A substantial inheritance can be both a blessing and a curse: a blessing because the money may come in handy eventually, and a curse because it imposes a specific obligation on the recipient to utilize it properly rather than squander it.
If mismanaged, your inheritance may leave your financial situation unchanged—or even worse, if it causes you to incur more debt than you can pay.
That is why, especially given the emotional challenges of losing someone close to you, it is critical to behave deliberately and strategically when inheriting a portion or all of a loved one’s estate.
A federally insured bank or credit union account might be an excellent, safe place to keep your money while making decisions.
In most cases, you will not have to pay taxes on your money. Still, other inherited assets, such as securities, retirement accounts, or real estate may have tax ramifications.
Things to Do:
First, Don’t Expect to Get It
If you’re expecting a huge inheritance but haven’t yet received it, don’t count on it. Things may and will change. Your family or another benefactor may incur substantial medical or nursing care expenditures at the end of their life.
According to the Federal Reserve, the typical inheritance today is around $46,200—a sum many families may find handy but hardly life-changing.
When the time comes, the heirs to the baby boomers’ fortune may also be disappointed. This is a strong incentive for younger generations to get on with their financial lives and invest as much as possible for the future.
Put your money in a high-yield savings account to earn more money.
Allow yourself time to ponder and defer financial decisions until you’ve had time to comprehend your loss and talk with a reputable financial advisor to avoid acting on impulse.
Until then, consider depositing the money in a high-yield savings account, which will earn you more than a typical savings account. You can put your inheritance in savings until you figure out what you want to do with it in the long run; you can also utilize it to save for short-term goals like buying a house.
Hire the right people
Although not all inheritances come in the form of a check (more on that later), the idea remains that being careful is preferable to being careless. It’s a good idea to hire a few different professionals to assist you in sorting out the financial consequences of your inheritance.
An inheritance might have a lot of tax ramifications that you might not have considered. You may owe inheritance or estate tax, which will be deducted from the total amount of the inheritance, depending on how it was structured. It’s a good idea to hire an expert to make sure you don’t overlook anything or pay more tax than you have to.

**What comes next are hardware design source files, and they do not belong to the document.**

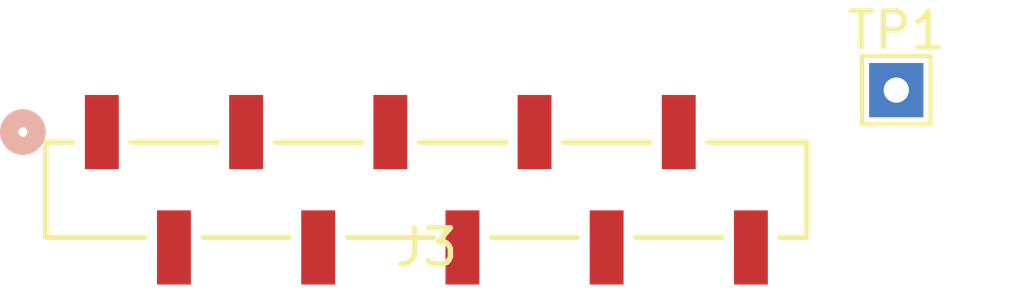
<source format=kicad_pcb>
(kicad_pcb
	(version 20240108)
	(generator "pcbnew")
	(generator_version "8.0")
	(general
		(thickness 1.6)
		(legacy_teardrops no)
	)
	(paper "A4")
	(layers
		(0 "F.Cu" signal)
		(31 "B.Cu" signal)
		(32 "B.Adhes" user "B.Adhesive")
		(33 "F.Adhes" user "F.Adhesive")
		(34 "B.Paste" user)
		(35 "F.Paste" user)
		(36 "B.SilkS" user "B.Silkscreen")
		(37 "F.SilkS" user "F.Silkscreen")
		(38 "B.Mask" user)
		(39 "F.Mask" user)
		(40 "Dwgs.User" user "User.Drawings")
		(41 "Cmts.User" user "User.Comments")
		(42 "Eco1.User" user "User.Eco1")
		(43 "Eco2.User" user "User.Eco2")
		(44 "Edge.Cuts" user)
		(45 "Margin" user)
		(46 "B.CrtYd" user "B.Courtyard")
		(47 "F.CrtYd" user "F.Courtyard")
		(48 "B.Fab" user)
		(49 "F.Fab" user)
		(50 "User.1" user)
		(51 "User.2" user)
		(52 "User.3" user)
		(53 "User.4" user)
		(54 "User.5" user)
		(55 "User.6" user)
		(56 "User.7" user)
		(57 "User.8" user)
		(58 "User.9" user)
	)
	(setup
		(pad_to_mask_clearance 0)
		(allow_soldermask_bridges_in_footprints no)
		(pcbplotparams
			(layerselection 0x00010fc_ffffffff)
			(plot_on_all_layers_selection 0x0000000_00000000)
			(disableapertmacros no)
			(usegerberextensions no)
			(usegerberattributes yes)
			(usegerberadvancedattributes yes)
			(creategerberjobfile yes)
			(dashed_line_dash_ratio 12.000000)
			(dashed_line_gap_ratio 3.000000)
			(svgprecision 4)
			(plotframeref no)
			(viasonmask no)
			(mode 1)
			(useauxorigin no)
			(hpglpennumber 1)
			(hpglpenspeed 20)
			(hpglpendiameter 15.000000)
			(pdf_front_fp_property_popups yes)
			(pdf_back_fp_property_popups yes)
			(dxfpolygonmode yes)
			(dxfimperialunits yes)
			(dxfusepcbnewfont yes)
			(psnegative no)
			(psa4output no)
			(plotreference yes)
			(plotvalue yes)
			(plotfptext yes)
			(plotinvisibletext no)
			(sketchpadsonfab no)
			(subtractmaskfromsilk no)
			(outputformat 1)
			(mirror no)
			(drillshape 1)
			(scaleselection 1)
			(outputdirectory "")
		)
	)
	(net 0 "")
	(net 1 "unconnected-(J3-Pad2)")
	(net 2 "unconnected-(J3-Pad5)")
	(net 3 "unconnected-(J3-Pad8)")
	(net 4 "unconnected-(J3-Pad3)")
	(net 5 "unconnected-(J3-Pad7)")
	(net 6 "unconnected-(J3-Pad6)")
	(net 7 "unconnected-(J3-Pad10)")
	(net 8 "unconnected-(J3-Pad4)")
	(net 9 "/VCOM")
	(net 10 "unconnected-(J3-Pad1)")
	(net 11 "Net-(JP1-A)")
	(footprint "footprints_crazyflie_connector:CONN10X1_NPPN101BFLC-RC_SUL" (layer "F.Cu") (at 65.3987 61.899956))
	(footprint "TestPoint:TestPoint_THTPad_1.5x1.5mm_Drill0.7mm" (layer "F.Cu") (at 78.43 59.136))
)
</source>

To navigate the transfer of assets, you may need the assistance of an attorney.
Make a 529 college savings plan or an ESA.

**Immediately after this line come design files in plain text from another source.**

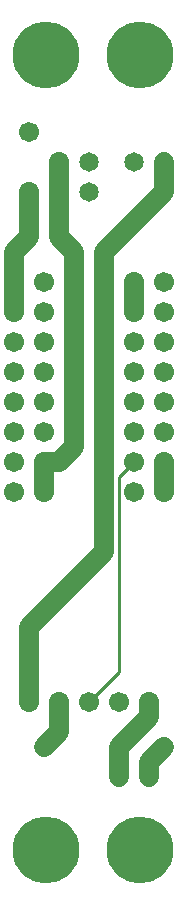
<source format=gtl>
%MOIN*%
%FSLAX25Y25*%
G04 D10 used for Character Trace; *
G04     Circle (OD=.01000) (No hole)*
G04 D11 used for Power Trace; *
G04     Circle (OD=.06500) (No hole)*
G04 D12 used for Signal Trace; *
G04     Circle (OD=.01100) (No hole)*
G04 D13 used for Via; *
G04     Circle (OD=.05800) (Round. Hole ID=.02800)*
G04 D14 used for Component hole; *
G04     Circle (OD=.06500) (Round. Hole ID=.03500)*
G04 D15 used for Component hole; *
G04     Circle (OD=.06700) (Round. Hole ID=.04300)*
G04 D16 used for Component hole; *
G04     Circle (OD=.08100) (Round. Hole ID=.05100)*
G04 D17 used for Component hole; *
G04     Circle (OD=.08900) (Round. Hole ID=.05900)*
G04 D18 used for Component hole; *
G04     Circle (OD=.11300) (Round. Hole ID=.08300)*
G04 D19 used for Component hole; *
G04     Circle (OD=.16000) (Round. Hole ID=.13000)*
G04 D20 used for Component hole; *
G04     Circle (OD=.18300) (Round. Hole ID=.15300)*
G04 D21 used for Component hole; *
G04     Circle (OD=.22291) (Round. Hole ID=.19291)*
%ADD10C,.01000*%
%ADD11C,.06500*%
%ADD12C,.01100*%
%ADD13C,.05800*%
%ADD14C,.06500*%
%ADD15C,.06700*%
%ADD16C,.08100*%
%ADD17C,.08900*%
%ADD18C,.11300*%
%ADD19C,.16000*%
%ADD20C,.18300*%
%ADD21C,.22291*%
%IPPOS*%
%LPD*%
G90*X0Y0D02*D21*X15625Y15625D03*D14*              
X40000Y40000D03*D11*Y50000D01*X50000Y60000D01*    
Y65000D01*D15*D03*D12*X30000D02*X40000Y75000D01*  
D15*X30000Y65000D03*D12*X40000Y75000D02*          
Y140000D01*X45000Y145000D01*D15*D03*              
X55000Y135000D03*D11*Y145000D01*D15*D03*          
X45000Y155000D03*Y135000D03*X55000Y155000D03*     
Y165000D03*X45000D03*D11*X10000Y90000D02*         
X35000Y115000D01*X10000Y65000D02*Y90000D01*D15*   
Y65000D03*D11*X15000Y50000D02*X20000Y55000D01*D14*
X15000Y50000D03*D11*X20000Y55000D02*Y65000D01*D15*
D03*X40000D03*D14*X50000Y40000D03*D11*Y45000D01*  
X55000Y50000D01*D14*D03*D21*X46875Y15625D03*D11*  
X35000Y115000D02*Y215000D01*X55000Y235000D01*     
Y245000D01*D14*D03*X45000D03*X30000D03*Y235000D03*
D11*X25000Y150000D02*Y215000D01*X20000Y145000D02* 
X25000Y150000D01*X15000Y145000D02*X20000D01*D15*  
X15000D03*D11*Y135000D01*D15*D03*X5000Y145000D03* 
Y135000D03*X15000Y155000D03*X5000D03*             
X15000Y165000D03*X5000D03*X55000Y175000D03*       
X45000D03*X15000D03*X5000D03*X55000Y185000D03*    
X45000D03*X15000D03*X5000D03*X55000Y195000D03*    
X45000D03*D11*Y205000D01*D15*D03*X55000D03*D11*   
X25000Y215000D02*X20000Y220000D01*Y245000D01*D15* 
D03*X10000Y255000D03*Y235000D03*D11*Y220000D01*   
X5000Y215000D01*Y205000D01*D15*D03*D11*Y195000D01*
D15*D03*X15000Y205000D03*Y195000D03*D21*          
X46875Y280625D03*X15625D03*M02*                   

</source>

Education comes at a high cost. Consider putting money into a college savings plan, such as a 529 plan or an education savings account, if you have children who have recently received an inheritance gift (ESA).
ESA plans can help with eligible expenses like elementary, secondary, and post-secondary school tuition, as well as vocational training.
Getting Out of Debt
Paying down debts, especially high-interest debt like credit cards or school loans, is an excellent way to put inherited money to work. Debt with a lower interest rate, such as a home mortgage if you have one, is more of a personal decision.
Create an Emergency Fund
The next step in your financial plan should be to set up an emergency fund. An emergency fund is money set away in a savings or money market account solely for unexpected expenses, such as a significant medical emergency, a house repair, or a job loss or disability that prevents you from earning money. It should be enough to cover three to twelve months’ worth of living expenditures or more.
Invest the Rest
With the assistance of a financial advisor. In terms of investing concepts, inherited money is no different than money you’ve earned for yourself. Unless you choose to separate the inheritance, think about it as part of your overall portfolio. Aim to be well-diversified across various investments with varying degrees of risk.

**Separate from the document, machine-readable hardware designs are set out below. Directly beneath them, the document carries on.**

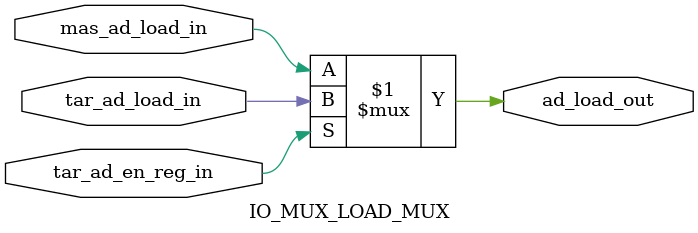
<source format=v>


module IO_MUX_LOAD_MUX
(
    tar_ad_en_reg_in,
    mas_ad_load_in,
    tar_ad_load_in,
    ad_load_out
);

input           tar_ad_en_reg_in ;
input           mas_ad_load_in ;
input           tar_ad_load_in ;
output          ad_load_out ;

assign ad_load_out = tar_ad_en_reg_in ? tar_ad_load_in : mas_ad_load_in ;

endmodule
</source>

Think about your retirement
One of your top priorities should be to protect your retirement by allocating enough assets to generate a stream of income you will not outlive. Setting aside assets for your retirement is critical so you can be assured that it’s safe and that you can use other finances for other goals and priorities.
It can significantly impact your life if you receive a large inheritance and use it correctly.
A federally insured bank or credit union would be an excellent place to put a significant cash inheritance, at least for the time being. Your money will not make much interest, but it will be safe until you decide what to do with it as long as you keep within the legal limitations.
It’s never too early to start thinking about your long-term objectives; a sizable inheritance can help you achieve many of them. Do you wish to purchase a home? Do you wish to retire sooner or in a more comfortable manner than you anticipated? Do you want to put money aside for your children or grandchildren to attend college? Do you wish to donate some of your newly acquired cash to a company or a charity? Now is the moment to consider how your inherited wealth can help you achieve your objectives faster.